The cost-effectiveness threshold represents the maximum amount that a decision-maker is willing to pay for a unit of health outcome, such as a quality-adjusted life year (QALY). This threshold acts as a benchmark for evaluating whether a new therapy provides good value for money: if the incremental cost-effectiveness ratio (ICER) of a new intervention is below this threshold, the intervention is typically deemed cost-effective and likely to be recommended.

Establishing these thresholds usually involves analyzing historical reimbursement decisions rather than direct outputs from cost-effectiveness analyses. These thresholds serve as critical guidelines for interpreting cost-effectiveness analysis results in the context of decision-making. They vary by the specific health outcomes they measure and reflect the economic principle of ‘opportunity cost’—the cost of forgoing the next best alternative when a particular intervention is chosen.

For example, if resources are used for one health intervention, the threshold value indicates the health benefits that would be sacrificed from an alternative use of those resources. While some countries, like the UK through its NICE guidelines, explicitly state their cost-effectiveness thresholds, in other regions, these thresholds can be implicit and vary widely depending on the healthcare sector or disease area. This variance underscores the tailored approach to healthcare budgeting and prioritization, ensuring that spending aligns with national or local valuations of health outcomes.

Data records:
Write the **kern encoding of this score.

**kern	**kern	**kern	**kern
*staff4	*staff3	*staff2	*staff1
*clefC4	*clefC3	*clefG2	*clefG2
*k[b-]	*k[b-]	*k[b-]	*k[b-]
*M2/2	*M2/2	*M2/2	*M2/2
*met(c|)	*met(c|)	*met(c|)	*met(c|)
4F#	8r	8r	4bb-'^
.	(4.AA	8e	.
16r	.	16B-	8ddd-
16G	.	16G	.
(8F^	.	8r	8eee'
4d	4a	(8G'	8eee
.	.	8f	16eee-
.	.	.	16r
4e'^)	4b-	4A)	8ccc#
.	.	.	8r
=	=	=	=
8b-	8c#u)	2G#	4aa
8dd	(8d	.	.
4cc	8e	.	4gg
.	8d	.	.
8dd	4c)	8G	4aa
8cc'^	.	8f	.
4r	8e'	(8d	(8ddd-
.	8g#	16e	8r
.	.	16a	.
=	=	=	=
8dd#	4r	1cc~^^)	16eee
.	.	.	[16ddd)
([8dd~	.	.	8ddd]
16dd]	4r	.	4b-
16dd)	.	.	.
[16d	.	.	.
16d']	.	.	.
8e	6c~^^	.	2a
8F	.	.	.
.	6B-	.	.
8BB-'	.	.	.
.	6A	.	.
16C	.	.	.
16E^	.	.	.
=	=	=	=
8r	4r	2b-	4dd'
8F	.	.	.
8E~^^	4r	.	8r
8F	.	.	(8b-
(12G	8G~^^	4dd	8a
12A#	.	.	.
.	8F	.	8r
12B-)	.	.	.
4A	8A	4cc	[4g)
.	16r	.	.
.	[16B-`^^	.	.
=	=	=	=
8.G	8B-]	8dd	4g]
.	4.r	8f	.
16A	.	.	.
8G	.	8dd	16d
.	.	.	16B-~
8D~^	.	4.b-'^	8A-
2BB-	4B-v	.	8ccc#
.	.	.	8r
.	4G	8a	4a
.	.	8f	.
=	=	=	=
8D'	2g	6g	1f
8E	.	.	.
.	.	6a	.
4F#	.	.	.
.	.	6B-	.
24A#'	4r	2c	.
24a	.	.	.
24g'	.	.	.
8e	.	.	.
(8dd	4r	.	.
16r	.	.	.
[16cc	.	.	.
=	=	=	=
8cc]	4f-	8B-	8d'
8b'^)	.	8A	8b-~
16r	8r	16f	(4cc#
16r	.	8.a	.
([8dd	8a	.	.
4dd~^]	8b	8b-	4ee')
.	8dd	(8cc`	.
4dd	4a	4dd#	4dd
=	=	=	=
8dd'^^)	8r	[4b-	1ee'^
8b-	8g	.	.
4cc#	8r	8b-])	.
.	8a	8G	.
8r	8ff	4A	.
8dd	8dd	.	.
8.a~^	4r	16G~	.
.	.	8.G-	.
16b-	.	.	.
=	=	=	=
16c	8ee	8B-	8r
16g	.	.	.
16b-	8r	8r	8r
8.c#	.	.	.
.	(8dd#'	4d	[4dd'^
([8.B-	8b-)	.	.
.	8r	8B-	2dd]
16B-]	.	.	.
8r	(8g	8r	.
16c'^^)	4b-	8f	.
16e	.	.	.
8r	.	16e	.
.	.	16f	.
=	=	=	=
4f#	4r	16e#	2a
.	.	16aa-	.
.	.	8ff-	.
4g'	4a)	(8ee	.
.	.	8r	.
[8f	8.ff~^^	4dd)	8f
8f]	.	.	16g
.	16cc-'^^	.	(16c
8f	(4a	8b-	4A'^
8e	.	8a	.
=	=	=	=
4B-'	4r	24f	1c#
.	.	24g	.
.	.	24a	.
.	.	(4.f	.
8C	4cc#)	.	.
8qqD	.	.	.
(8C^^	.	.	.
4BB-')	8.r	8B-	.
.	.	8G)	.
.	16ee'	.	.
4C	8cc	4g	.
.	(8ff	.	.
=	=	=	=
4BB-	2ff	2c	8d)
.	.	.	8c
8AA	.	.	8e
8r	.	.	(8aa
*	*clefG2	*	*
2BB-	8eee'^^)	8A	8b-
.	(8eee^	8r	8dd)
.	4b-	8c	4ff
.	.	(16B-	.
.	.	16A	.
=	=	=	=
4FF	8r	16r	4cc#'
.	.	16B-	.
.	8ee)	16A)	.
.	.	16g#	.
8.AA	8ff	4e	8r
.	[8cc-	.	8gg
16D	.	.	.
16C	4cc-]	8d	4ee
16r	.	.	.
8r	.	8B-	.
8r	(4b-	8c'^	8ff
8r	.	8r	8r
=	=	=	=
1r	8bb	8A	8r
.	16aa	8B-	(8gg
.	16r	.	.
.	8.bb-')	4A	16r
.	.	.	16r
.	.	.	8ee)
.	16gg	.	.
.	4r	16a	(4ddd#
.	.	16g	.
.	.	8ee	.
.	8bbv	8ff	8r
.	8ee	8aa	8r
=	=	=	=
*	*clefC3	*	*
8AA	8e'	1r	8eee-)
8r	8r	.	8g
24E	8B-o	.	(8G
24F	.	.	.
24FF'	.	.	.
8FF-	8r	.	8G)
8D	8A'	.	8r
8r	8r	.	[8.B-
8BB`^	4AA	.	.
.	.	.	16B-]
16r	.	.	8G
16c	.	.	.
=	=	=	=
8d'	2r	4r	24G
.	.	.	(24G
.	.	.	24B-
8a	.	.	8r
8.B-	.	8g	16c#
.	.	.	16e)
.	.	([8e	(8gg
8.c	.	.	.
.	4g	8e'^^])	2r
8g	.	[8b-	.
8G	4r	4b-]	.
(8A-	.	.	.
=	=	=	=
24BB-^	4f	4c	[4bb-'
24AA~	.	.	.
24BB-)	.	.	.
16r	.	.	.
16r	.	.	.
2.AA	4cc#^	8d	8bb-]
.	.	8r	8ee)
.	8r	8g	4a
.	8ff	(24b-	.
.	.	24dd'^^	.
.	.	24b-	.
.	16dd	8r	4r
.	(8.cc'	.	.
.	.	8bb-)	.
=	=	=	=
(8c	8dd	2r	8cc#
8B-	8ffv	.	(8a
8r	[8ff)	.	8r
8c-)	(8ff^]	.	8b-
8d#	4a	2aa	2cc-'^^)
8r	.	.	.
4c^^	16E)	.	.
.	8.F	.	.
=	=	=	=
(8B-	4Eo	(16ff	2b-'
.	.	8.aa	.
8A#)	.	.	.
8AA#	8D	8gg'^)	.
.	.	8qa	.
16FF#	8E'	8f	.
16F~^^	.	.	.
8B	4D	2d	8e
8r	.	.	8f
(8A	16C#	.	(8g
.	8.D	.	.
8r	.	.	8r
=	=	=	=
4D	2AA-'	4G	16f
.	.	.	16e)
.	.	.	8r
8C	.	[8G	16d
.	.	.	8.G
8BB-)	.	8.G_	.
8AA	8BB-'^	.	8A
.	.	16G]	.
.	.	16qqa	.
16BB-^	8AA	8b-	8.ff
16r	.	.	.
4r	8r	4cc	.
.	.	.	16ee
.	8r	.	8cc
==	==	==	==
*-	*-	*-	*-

Your instructions: Rewrite the passage on cost-effectiveness thresholds from "Establishing these thresholds" up to and including "intervention is chosen.", changing "historical" to "past".

Reply to the task:
Establishing these thresholds usually involves analyzing past reimbursement decisions rather than direct outputs from cost-effectiveness analyses. These thresholds serve as critical guidelines for interpreting cost-effectiveness analysis results in the context of decision-making. They vary by the specific health outcomes they measure and reflect the economic principle of ‘opportunity cost’—the cost of forgoing the next best alternative when a particular intervention is chosen.